● WHAT THE TASK ASKS:
Decide whether each statement agrees with the article on the road charging petition, giving yes or no and quoting the words from the article that settle it. 1. The anti-road pricing petition reached almost two million signatures. 2. 10 Downing Street agreed to let petitioners email the entire list of people who signed. 3. Safe Speed is described as a road safety campaign.

● PASSAGE:
________________________

Road charging campaigner Peter Roberts is far from gruntled over 10 Downing Streets' refusal to allow right of reply -- even though the road charging petition site promised that facility.
Following his famous anti-road pricing petition, which reached almost two million signatures, Roberts said that the petitioners "have been gagged and cheated by the 10 Downing Street spin machine."
PM Tony Blair responded to the huge, record-breaking petition in which said several times that his proposed road charging scheme would not constitute a stealth tax. Blair said that "congestion is a major problem to which there is no easy answer".
He didn't however comment on whether simpler measures, such as freeing up more motorway space by improved road behaviour policing, would be implemented before the road charging scheme, which has also raised fears of a Big Brother surveillance society.
Petitioners said they wanted to respond to Blair's email, which was sent to everyone who signed up. They said they regarded it as only reasonable to be allowed to email the entire list of petitioners, but 10 Downing Street refused.
The accusations include the cherry-picking of questions in a Webchat by roads minister Stephen Ladyman, and 10 Downing Street have also used various tricks to deny us the chance to debate.
Meanwhile, road safety campaign Safe Speed weighed in with accusations of "bully-boy tactics".
Founder Paul Smith said: "The Prime Minister's office at 10 Downing Street has resorted to extraordinary spin in an attempt to fragment and dissipate opposition to it's flawed road pricing policy.

________________________

● Excerpts from a dataset:
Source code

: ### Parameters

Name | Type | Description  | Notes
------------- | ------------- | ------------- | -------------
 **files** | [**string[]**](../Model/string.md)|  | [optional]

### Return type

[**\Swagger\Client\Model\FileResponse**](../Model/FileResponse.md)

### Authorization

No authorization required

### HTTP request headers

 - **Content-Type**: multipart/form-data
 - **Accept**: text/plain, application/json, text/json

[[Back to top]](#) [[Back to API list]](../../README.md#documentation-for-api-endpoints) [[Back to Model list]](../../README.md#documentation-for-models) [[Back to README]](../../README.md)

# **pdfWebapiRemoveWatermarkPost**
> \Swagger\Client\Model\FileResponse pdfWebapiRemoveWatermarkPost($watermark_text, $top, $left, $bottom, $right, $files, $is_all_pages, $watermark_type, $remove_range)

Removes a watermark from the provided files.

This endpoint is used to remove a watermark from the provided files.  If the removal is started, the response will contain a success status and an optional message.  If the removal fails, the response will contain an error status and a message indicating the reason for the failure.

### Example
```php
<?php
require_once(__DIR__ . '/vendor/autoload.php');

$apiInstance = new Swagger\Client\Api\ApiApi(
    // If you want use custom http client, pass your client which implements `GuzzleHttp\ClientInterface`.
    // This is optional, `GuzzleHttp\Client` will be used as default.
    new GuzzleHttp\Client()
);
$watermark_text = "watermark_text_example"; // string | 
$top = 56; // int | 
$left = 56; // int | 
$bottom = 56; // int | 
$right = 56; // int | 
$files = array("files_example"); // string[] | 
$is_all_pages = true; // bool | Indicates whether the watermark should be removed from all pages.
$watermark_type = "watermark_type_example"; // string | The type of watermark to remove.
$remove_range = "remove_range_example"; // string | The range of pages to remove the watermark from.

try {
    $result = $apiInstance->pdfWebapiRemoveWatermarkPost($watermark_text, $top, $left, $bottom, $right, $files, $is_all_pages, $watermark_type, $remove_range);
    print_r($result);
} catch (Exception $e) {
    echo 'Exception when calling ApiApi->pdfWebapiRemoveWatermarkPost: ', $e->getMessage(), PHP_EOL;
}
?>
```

________________________

● EXERCISE ANSWER:
1. Yes: "which reached almost two million signatures"
2. No: "but 10 Downing Street refused"
3. Yes: "road safety campaign Safe Speed"